→ **Problems to work on**
(A) Give the stretch of the discussion on coordinate reference systems from "I wrote that" through "void:Dataset or dcat:Dataset)." again, replacing "CRS" with "coordinate reference system" throughout.
(B) In the discussion on coordinate reference systems, at what level does the writer consider it important to be able to assign the CRS?

I wrote that to illustrate the point that current GIS software takes 
geometry and CRS separately. It was one of the many reasons why I think 
the CRS should be kept separate, and I think the point still stands.
>
>>
>>     Anyhow, WKT and GML provides geometry collections like
>>     MULTIPOINT, MULTILINESTRING, MULTIPOLYGON etc. so you have
>>     specify a single CRS for a geometry collection.
>     Yes, but those are fixed collections. I think it should be
>     possible to assign a CRS to dynamic collections, like the result
>     set of a query for instance. And I think it is important to be
>     able to assign the CRS at the level of a dataset (things like
>     void:Dataset or dcat:Dataset).
>
>
> Why should we disallow results that contain different CRS? Why should 
> we impose more restrictions than necessary?
> On the contrary, we should encourage usage of all available 
> information and not impose any restrictions on this matter, unless the 
> user explicitly requests so.
How would making it possible to assign CRS's to groups of geometries be 
a restriction? I am afraid I don't get it.

>>          1. Having multiple specifications of the same CRS for a
>>             single geometry should be possible.
>>          2. Having multiple specifications of the same coordinate
>>             sequence for a single geometry should be possible.
>>
>>     I understand that is is desirable to use multiple serializations
>>     that use different CRS, but I do not understand what exactly you
>>     mean here. Can you elaborate on this?
>     Yes. Perhaps is easiest to give an example:
>
>     ex1:myGeometry
>         ex2:shape "POLYGON((97372 487152,97372 580407,149636
>     580407,149636 487152,97372 487152))"^^ex2:wktLiteral;
>         ex2:shape "Polyshape {97372 487152,97372 580407,149636
>     580407,149636 487152}"^^ex2:SomeOtherFormat;
>
>         ex2:CRS <http://www.opengis.net/def/crs/EPSG/0/28992>
>     <http://www.opengis.net/def/crs/EPSG/0/28992> ;
>         ex2:CRS <http://www.other.org/srs/12345>
>     <http://www.opengis.net/def/crs/EPSG/0/28992> ;
>     .

→ **Supplied material**
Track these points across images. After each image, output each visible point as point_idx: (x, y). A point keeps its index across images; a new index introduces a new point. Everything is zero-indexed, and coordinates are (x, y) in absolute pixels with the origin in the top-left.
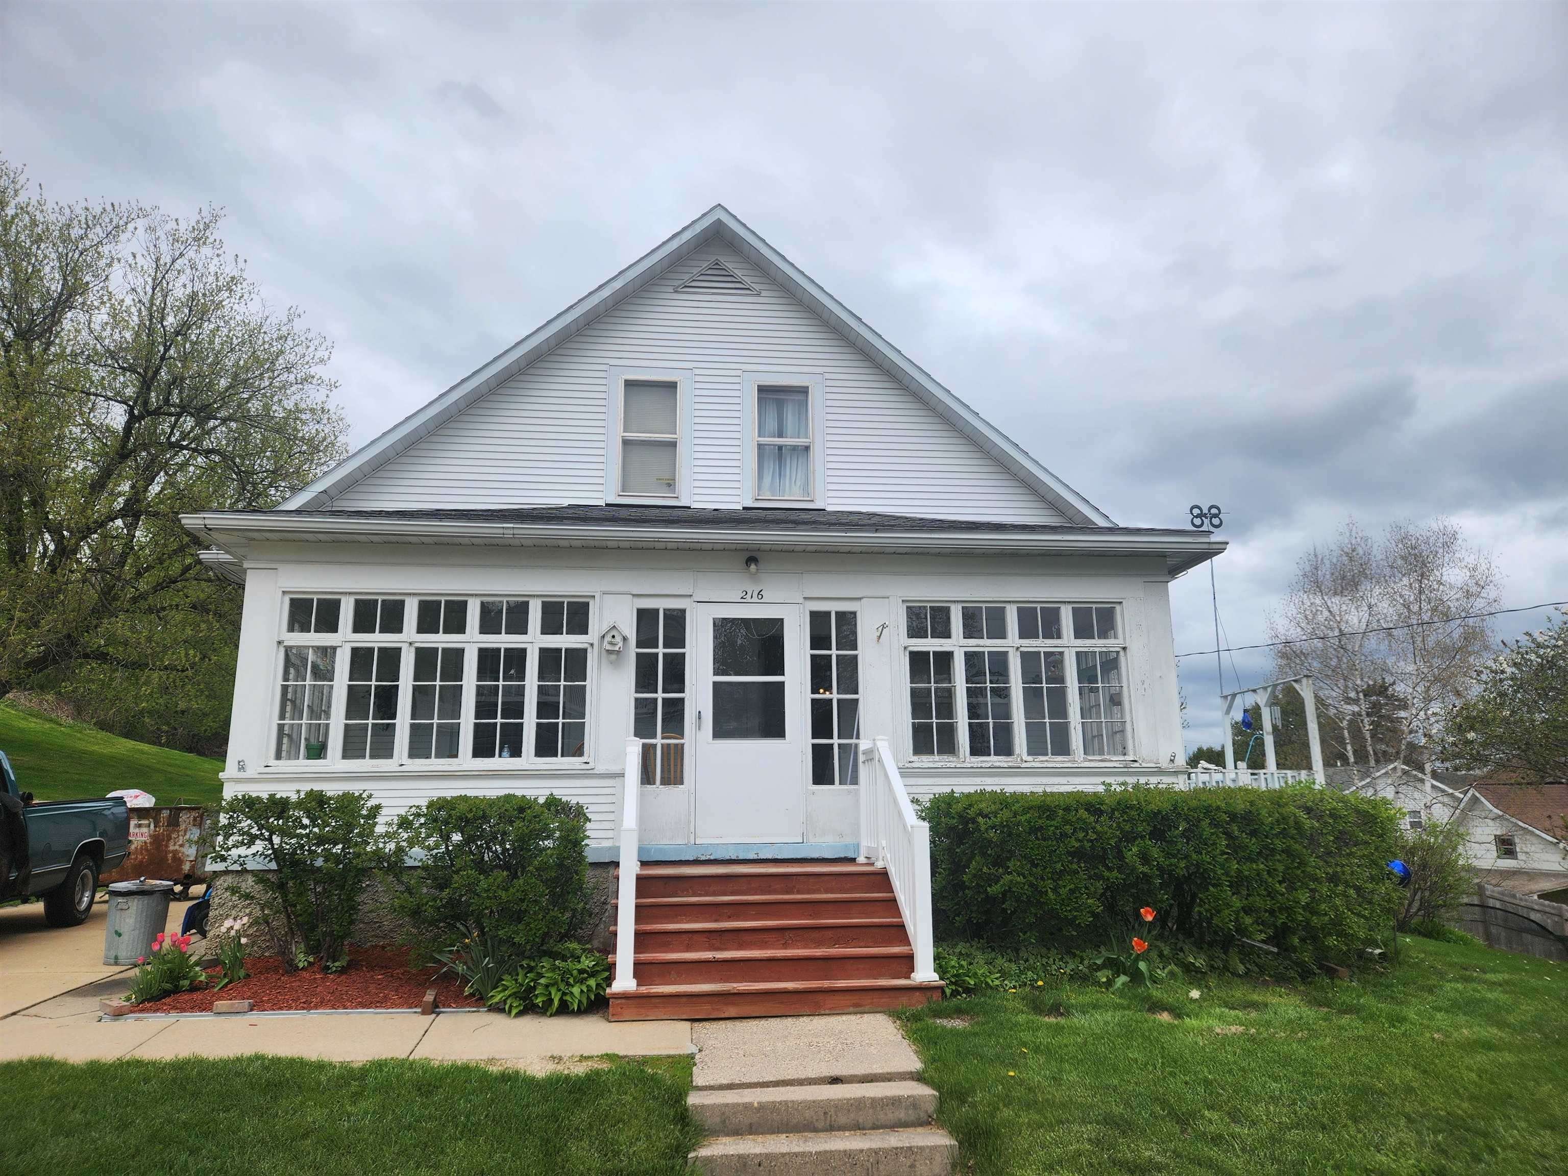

→ **Solutions to the problems**
(A)
I wrote that to illustrate the point that current GIS software takes 
geometry and coordinate reference system separately. It was one of the many reasons why I think 
the coordinate reference system should be kept separate, and I think the point still stands.
>
>>
>>     Anyhow, WKT and GML provides geometry collections like
>>     MULTIPOINT, MULTILINESTRING, MULTIPOLYGON etc. so you have
>>     specify a single coordinate reference system for a geometry collection.
>     Yes, but those are fixed collections. I think it should be
>     possible to assign a coordinate reference system to dynamic collections, like the result
>     set of a query for instance. And I think it is important to be
>     able to assign the coordinate reference system at the level of a dataset (things like
>     void:Dataset or dcat:Dataset).

(B) At the level of a dataset, such as void:Dataset or dcat:Dataset.